> _Information provided_:
=======

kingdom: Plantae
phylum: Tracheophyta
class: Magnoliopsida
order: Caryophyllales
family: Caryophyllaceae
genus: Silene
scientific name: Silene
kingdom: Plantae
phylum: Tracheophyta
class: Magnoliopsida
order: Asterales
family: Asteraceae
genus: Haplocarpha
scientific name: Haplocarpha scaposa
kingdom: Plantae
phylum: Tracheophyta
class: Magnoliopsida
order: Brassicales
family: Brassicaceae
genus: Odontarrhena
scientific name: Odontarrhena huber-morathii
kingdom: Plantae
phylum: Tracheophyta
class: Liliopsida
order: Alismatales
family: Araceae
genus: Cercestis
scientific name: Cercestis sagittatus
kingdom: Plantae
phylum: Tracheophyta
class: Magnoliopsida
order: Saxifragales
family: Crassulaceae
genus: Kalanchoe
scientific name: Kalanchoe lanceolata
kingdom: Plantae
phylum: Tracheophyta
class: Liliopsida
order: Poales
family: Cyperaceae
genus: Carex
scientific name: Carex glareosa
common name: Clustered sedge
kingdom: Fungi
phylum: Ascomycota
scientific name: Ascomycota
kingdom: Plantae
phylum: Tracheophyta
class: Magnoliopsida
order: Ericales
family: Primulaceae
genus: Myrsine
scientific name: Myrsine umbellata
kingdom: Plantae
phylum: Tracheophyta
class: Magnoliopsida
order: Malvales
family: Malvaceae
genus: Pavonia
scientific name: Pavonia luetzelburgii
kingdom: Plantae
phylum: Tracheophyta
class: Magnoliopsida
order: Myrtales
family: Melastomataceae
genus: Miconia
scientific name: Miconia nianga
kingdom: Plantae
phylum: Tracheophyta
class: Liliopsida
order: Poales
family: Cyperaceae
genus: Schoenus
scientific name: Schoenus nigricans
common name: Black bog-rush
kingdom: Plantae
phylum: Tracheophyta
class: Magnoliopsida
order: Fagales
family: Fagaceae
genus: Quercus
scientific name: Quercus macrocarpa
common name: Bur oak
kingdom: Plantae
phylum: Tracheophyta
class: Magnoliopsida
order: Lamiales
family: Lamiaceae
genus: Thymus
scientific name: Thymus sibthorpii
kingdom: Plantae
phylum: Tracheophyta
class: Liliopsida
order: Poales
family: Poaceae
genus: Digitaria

=======

> _Your instructions_: Could you give the material again from the line with "order: Lamiales" up to and including its final line, renaming "scientific name" to "binomial" and changing nothing else?

> _Correct response_:
order: Lamiales
family: Lamiaceae
genus: Thymus
binomial: Thymus sibthorpii
kingdom: Plantae
phylum: Tracheophyta
class: Liliopsida
order: Poales
family: Poaceae
genus: Digitaria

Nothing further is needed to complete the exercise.